TASK TO CARRY OUT> Please output all of the entries exactly and omit any images they hold.

*** INPUT MATERIAL

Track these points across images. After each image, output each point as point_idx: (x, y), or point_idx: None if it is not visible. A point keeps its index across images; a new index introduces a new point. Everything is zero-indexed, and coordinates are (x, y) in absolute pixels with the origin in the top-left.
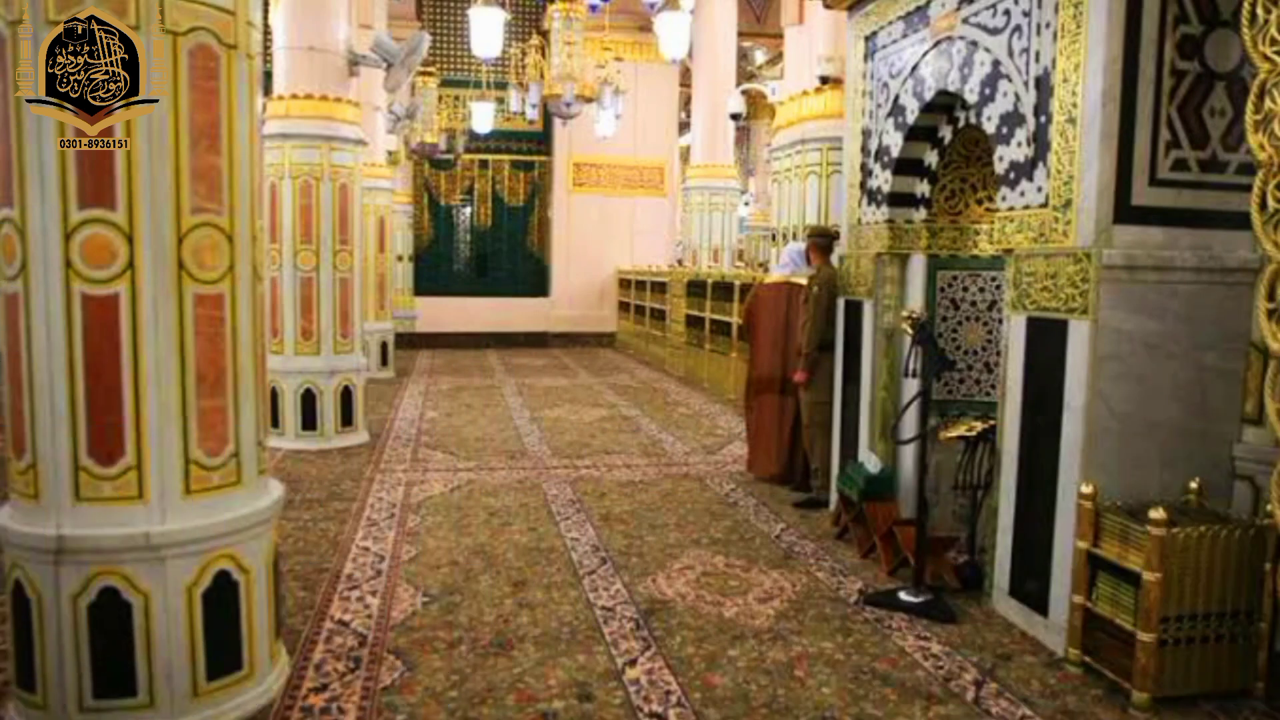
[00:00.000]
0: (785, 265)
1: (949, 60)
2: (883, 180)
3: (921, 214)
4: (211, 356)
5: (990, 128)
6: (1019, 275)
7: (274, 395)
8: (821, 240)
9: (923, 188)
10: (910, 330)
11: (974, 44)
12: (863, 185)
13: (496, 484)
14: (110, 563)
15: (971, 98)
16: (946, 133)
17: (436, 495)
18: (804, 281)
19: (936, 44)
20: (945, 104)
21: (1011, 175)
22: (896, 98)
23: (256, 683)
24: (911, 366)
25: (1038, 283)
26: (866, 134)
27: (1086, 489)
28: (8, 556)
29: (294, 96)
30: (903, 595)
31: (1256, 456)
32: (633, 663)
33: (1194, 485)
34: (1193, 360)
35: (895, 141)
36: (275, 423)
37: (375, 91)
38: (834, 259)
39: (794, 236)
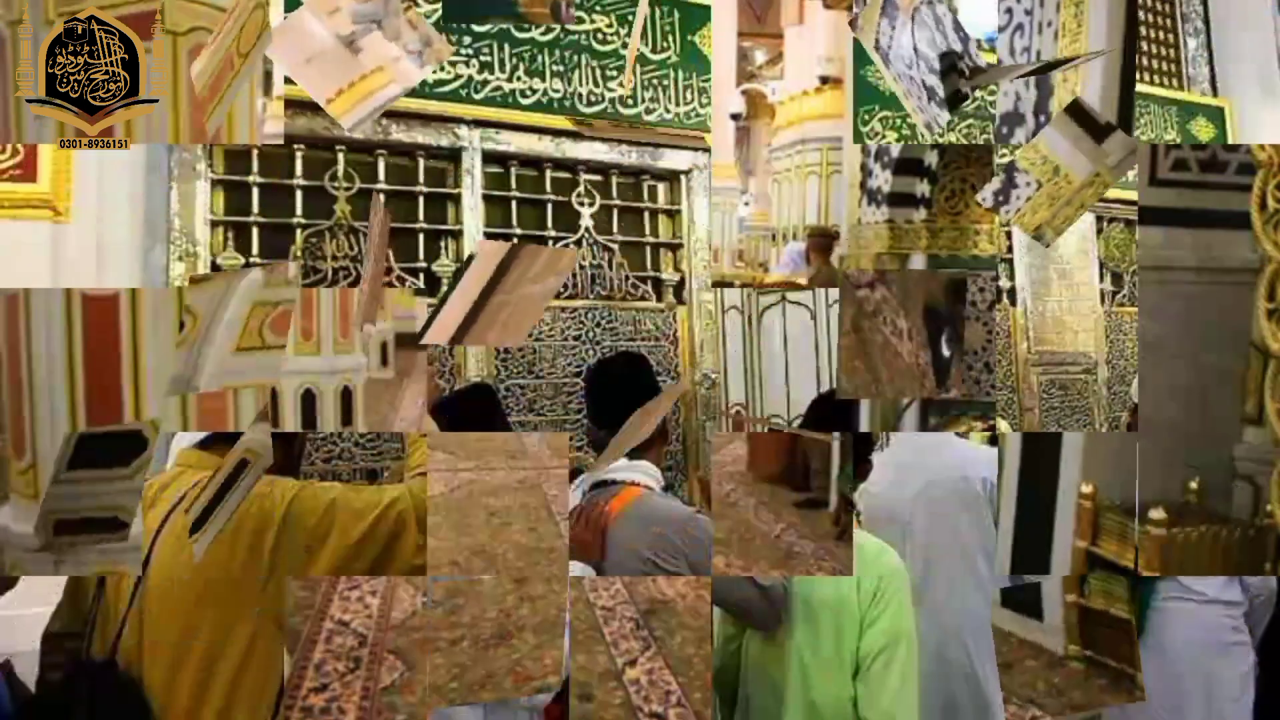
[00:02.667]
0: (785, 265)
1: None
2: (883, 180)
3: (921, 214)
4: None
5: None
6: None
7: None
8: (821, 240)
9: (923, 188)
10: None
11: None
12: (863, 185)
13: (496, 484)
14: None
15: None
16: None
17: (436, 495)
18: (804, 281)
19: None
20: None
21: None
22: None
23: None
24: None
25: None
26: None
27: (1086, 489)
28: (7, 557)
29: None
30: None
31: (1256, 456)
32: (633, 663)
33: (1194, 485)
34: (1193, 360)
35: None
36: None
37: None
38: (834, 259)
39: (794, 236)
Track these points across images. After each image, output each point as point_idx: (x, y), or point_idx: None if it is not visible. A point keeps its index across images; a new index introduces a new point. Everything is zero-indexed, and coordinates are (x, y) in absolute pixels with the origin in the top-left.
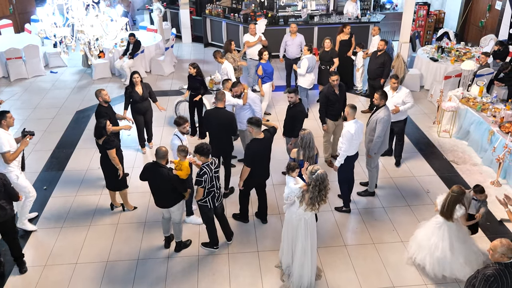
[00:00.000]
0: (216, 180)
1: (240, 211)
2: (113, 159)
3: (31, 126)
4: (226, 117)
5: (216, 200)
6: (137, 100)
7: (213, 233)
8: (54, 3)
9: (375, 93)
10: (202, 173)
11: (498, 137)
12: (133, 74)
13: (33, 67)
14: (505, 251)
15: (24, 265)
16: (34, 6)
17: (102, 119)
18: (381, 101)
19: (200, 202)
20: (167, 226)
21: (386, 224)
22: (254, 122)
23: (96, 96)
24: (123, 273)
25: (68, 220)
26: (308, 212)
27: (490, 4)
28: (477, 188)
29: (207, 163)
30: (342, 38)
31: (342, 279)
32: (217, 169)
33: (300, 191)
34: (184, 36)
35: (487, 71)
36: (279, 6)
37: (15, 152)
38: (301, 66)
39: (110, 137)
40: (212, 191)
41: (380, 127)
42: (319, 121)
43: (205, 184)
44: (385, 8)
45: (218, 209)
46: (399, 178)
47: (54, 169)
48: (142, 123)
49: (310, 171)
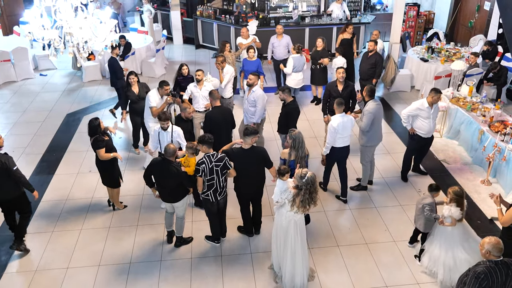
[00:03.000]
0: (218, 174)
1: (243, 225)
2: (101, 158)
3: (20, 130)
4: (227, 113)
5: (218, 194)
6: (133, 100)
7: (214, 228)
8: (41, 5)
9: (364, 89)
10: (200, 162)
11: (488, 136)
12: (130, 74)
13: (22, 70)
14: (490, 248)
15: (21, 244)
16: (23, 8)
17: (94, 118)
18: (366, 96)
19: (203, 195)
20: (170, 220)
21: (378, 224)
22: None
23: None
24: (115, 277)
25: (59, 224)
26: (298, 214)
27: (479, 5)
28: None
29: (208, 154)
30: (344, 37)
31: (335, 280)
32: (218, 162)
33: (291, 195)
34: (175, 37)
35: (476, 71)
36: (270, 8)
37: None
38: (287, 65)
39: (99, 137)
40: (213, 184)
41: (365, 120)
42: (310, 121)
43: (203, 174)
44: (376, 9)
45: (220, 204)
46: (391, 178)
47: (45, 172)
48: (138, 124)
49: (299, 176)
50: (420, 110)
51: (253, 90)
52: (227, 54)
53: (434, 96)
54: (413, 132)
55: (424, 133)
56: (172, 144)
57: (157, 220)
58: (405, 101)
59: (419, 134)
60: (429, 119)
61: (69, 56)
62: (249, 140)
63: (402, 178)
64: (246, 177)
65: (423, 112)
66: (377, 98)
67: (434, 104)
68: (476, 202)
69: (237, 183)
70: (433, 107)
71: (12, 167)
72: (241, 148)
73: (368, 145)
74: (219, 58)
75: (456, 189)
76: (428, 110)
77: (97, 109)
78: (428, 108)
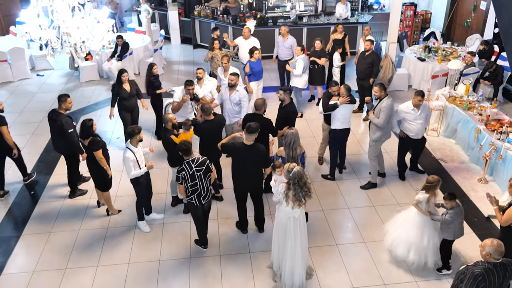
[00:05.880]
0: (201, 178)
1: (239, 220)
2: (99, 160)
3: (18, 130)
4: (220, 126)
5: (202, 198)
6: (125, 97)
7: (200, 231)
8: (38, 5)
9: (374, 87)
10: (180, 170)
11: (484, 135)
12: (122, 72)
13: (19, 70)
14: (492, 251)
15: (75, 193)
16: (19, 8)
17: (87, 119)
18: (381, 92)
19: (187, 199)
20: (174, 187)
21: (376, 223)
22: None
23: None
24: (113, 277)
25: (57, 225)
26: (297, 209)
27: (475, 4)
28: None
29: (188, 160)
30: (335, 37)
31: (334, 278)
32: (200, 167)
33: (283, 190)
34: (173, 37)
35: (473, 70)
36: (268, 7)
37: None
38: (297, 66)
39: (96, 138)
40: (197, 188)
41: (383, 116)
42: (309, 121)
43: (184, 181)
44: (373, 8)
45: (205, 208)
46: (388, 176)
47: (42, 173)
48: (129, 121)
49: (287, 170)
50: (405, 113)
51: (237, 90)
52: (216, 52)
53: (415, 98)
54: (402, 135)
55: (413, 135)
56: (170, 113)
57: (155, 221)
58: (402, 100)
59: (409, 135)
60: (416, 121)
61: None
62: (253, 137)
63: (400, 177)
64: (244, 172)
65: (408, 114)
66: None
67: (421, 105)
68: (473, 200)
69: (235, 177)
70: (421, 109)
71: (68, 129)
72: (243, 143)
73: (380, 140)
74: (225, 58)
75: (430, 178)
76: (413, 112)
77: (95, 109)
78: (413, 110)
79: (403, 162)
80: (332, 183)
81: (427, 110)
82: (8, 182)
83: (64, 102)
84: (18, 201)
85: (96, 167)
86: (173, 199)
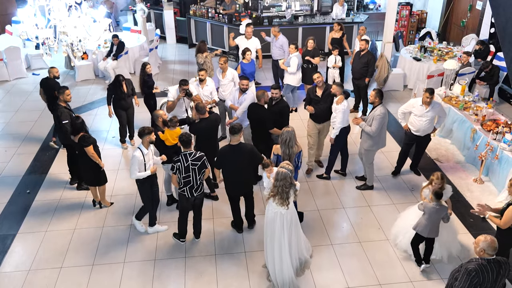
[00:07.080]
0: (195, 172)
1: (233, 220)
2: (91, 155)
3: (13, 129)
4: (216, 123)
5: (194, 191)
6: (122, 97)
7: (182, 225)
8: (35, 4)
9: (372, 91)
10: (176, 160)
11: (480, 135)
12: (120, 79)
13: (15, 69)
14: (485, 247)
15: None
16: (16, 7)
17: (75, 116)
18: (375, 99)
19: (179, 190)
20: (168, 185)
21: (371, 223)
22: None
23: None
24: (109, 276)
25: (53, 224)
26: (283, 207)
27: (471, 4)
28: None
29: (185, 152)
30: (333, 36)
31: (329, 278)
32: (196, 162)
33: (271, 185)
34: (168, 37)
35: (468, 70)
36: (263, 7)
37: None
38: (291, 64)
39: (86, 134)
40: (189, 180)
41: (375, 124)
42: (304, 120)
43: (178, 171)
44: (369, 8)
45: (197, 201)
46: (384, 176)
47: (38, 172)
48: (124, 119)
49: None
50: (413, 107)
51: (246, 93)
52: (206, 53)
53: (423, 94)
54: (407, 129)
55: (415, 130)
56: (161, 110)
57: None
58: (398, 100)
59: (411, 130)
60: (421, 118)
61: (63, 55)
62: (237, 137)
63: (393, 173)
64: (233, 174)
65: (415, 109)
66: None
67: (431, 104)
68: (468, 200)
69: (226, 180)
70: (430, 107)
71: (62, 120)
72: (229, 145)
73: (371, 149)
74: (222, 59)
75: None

******

REPLY>
Track these points across images. After each image, output each point as point_idx: (x, y), or point_idx: None if it is not visible. A point keeps its index across images; a new index introduces a new point. Everything is zero-indexed, and coordinates are (x, y) in absolute pixels with the origin in the top-left.
[00:00.000]
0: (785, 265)
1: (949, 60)
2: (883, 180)
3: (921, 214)
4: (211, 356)
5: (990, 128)
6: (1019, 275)
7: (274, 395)
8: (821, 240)
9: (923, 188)
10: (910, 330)
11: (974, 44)
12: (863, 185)
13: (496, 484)
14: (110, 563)
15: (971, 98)
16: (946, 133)
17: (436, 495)
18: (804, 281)
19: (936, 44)
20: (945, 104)
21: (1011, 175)
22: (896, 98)
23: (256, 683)
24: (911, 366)
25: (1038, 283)
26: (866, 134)
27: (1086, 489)
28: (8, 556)
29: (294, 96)
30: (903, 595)
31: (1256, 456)
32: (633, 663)
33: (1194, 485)
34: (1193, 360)
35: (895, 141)
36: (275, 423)
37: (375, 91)
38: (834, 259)
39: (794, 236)
[00:02.667]
0: (785, 265)
1: None
2: (883, 180)
3: (921, 214)
4: None
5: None
6: None
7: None
8: (821, 240)
9: (923, 188)
10: None
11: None
12: (863, 185)
13: (496, 484)
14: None
15: None
16: None
17: (436, 495)
18: (804, 281)
19: None
20: None
21: None
22: None
23: None
24: None
25: None
26: None
27: (1086, 489)
28: (7, 557)
29: None
30: None
31: (1256, 456)
32: (633, 663)
33: (1194, 485)
34: (1193, 360)
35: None
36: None
37: None
38: (834, 259)
39: (794, 236)
Track these points across images. After each image, output each point as point_idx: (x, y), or point_idx: None if it is not visible. A point keeps its index across images; a new index introduces a new point. Everything is zero-indexed, and coordinates are (x, y) in absolute pixels with the origin in the top-left.
[00:00.000]
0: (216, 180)
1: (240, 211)
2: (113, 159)
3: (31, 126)
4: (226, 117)
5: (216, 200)
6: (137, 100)
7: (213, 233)
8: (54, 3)
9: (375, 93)
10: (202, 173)
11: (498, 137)
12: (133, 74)
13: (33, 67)
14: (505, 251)
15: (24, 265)
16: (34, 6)
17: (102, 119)
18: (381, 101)
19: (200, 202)
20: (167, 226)
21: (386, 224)
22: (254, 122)
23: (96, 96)
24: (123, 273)
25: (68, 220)
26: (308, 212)
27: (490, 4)
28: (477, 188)
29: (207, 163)
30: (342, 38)
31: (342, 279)
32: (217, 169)
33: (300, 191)
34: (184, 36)
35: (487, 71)
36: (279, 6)
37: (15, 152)
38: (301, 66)
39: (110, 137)
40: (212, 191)
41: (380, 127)
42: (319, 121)
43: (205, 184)
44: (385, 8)
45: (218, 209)
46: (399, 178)
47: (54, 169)
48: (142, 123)
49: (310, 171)
[00:03.000]
0: (218, 174)
1: (243, 225)
2: (101, 158)
3: (20, 130)
4: (227, 113)
5: (218, 194)
6: (133, 100)
7: (214, 228)
8: (41, 5)
9: (364, 89)
10: (200, 162)
11: (488, 136)
12: (130, 74)
13: (22, 70)
14: (490, 248)
15: (21, 244)
16: (23, 8)
17: (94, 118)
18: (366, 96)
19: (203, 195)
20: (170, 220)
21: (378, 224)
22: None
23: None
24: (115, 277)
25: (59, 224)
26: (298, 214)
27: (479, 5)
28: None
29: (208, 154)
30: (344, 37)
31: (335, 280)
32: (218, 162)
33: (291, 195)
34: (175, 37)
35: (476, 71)
36: (270, 8)
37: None
38: (287, 65)
39: (99, 137)
40: (213, 184)
41: (365, 120)
42: (310, 121)
43: (203, 174)
44: (376, 9)
45: (220, 204)
46: (391, 178)
47: (45, 172)
48: (138, 124)
49: (299, 176)
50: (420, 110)
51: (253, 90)
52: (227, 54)
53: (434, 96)
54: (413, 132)
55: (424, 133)
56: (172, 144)
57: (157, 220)
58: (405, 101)
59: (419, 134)
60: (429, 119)
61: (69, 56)
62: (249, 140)
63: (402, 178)
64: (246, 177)
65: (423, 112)
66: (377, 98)
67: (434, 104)
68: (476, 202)
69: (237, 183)
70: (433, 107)
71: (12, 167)
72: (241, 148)
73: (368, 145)
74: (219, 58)
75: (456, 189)
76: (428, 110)
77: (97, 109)
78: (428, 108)
[00:05.880]
0: (201, 178)
1: (239, 220)
2: (99, 160)
3: (18, 130)
4: (220, 126)
5: (202, 198)
6: (125, 97)
7: (200, 231)
8: (38, 5)
9: (374, 87)
10: (180, 170)
11: (484, 135)
12: (122, 72)
13: (19, 70)
14: (492, 251)
15: (75, 193)
16: (19, 8)
17: (87, 119)
18: (381, 92)
19: (187, 199)
20: (174, 187)
21: (376, 223)
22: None
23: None
24: (113, 277)
25: (57, 225)
26: (297, 209)
27: (475, 4)
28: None
29: (188, 160)
30: (335, 37)
31: (334, 278)
32: (200, 167)
33: (283, 190)
34: (173, 37)
35: (473, 70)
36: (268, 7)
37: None
38: (297, 66)
39: (96, 138)
40: (197, 188)
41: (383, 116)
42: (309, 121)
43: (184, 181)
44: (373, 8)
45: (205, 208)
46: (388, 176)
47: (42, 173)
48: (129, 121)
49: (287, 170)
50: (405, 113)
51: (237, 90)
52: (216, 52)
53: (415, 98)
54: (402, 135)
55: (413, 135)
56: (170, 113)
57: (155, 221)
58: (402, 100)
59: (409, 135)
60: (416, 121)
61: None
62: (253, 137)
63: (400, 177)
64: (244, 172)
65: (408, 114)
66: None
67: (421, 105)
68: (473, 200)
69: (235, 177)
70: (421, 109)
71: (68, 129)
72: (243, 143)
73: (380, 140)
74: (225, 58)
75: (430, 178)
76: (413, 112)
77: (95, 109)
78: (413, 110)
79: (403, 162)
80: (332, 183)
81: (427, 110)
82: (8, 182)
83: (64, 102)
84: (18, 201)
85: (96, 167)
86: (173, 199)
[00:07.080]
0: (195, 172)
1: (233, 220)
2: (91, 155)
3: (13, 129)
4: (216, 123)
5: (194, 191)
6: (122, 97)
7: (182, 225)
8: (35, 4)
9: (372, 91)
10: (176, 160)
11: (480, 135)
12: (120, 79)
13: (15, 69)
14: (485, 247)
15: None
16: (16, 7)
17: (75, 116)
18: (375, 99)
19: (179, 190)
20: (168, 185)
21: (371, 223)
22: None
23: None
24: (109, 276)
25: (53, 224)
26: (283, 207)
27: (471, 4)
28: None
29: (185, 152)
30: (333, 36)
31: (329, 278)
32: (196, 162)
33: (271, 185)
34: (168, 37)
35: (468, 70)
36: (263, 7)
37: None
38: (291, 64)
39: (86, 134)
40: (189, 180)
41: (375, 124)
42: (304, 120)
43: (178, 171)
44: (369, 8)
45: (197, 201)
46: (384, 176)
47: (38, 172)
48: (124, 119)
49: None
50: (413, 107)
51: (246, 93)
52: (206, 53)
53: (423, 94)
54: (407, 129)
55: (415, 130)
56: (161, 110)
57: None
58: (398, 100)
59: (411, 130)
60: (421, 118)
61: (63, 55)
62: (237, 137)
63: (393, 173)
64: (233, 174)
65: (415, 109)
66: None
67: (431, 104)
68: (468, 200)
69: (226, 180)
70: (430, 107)
71: (62, 120)
72: (229, 145)
73: (371, 149)
74: (222, 59)
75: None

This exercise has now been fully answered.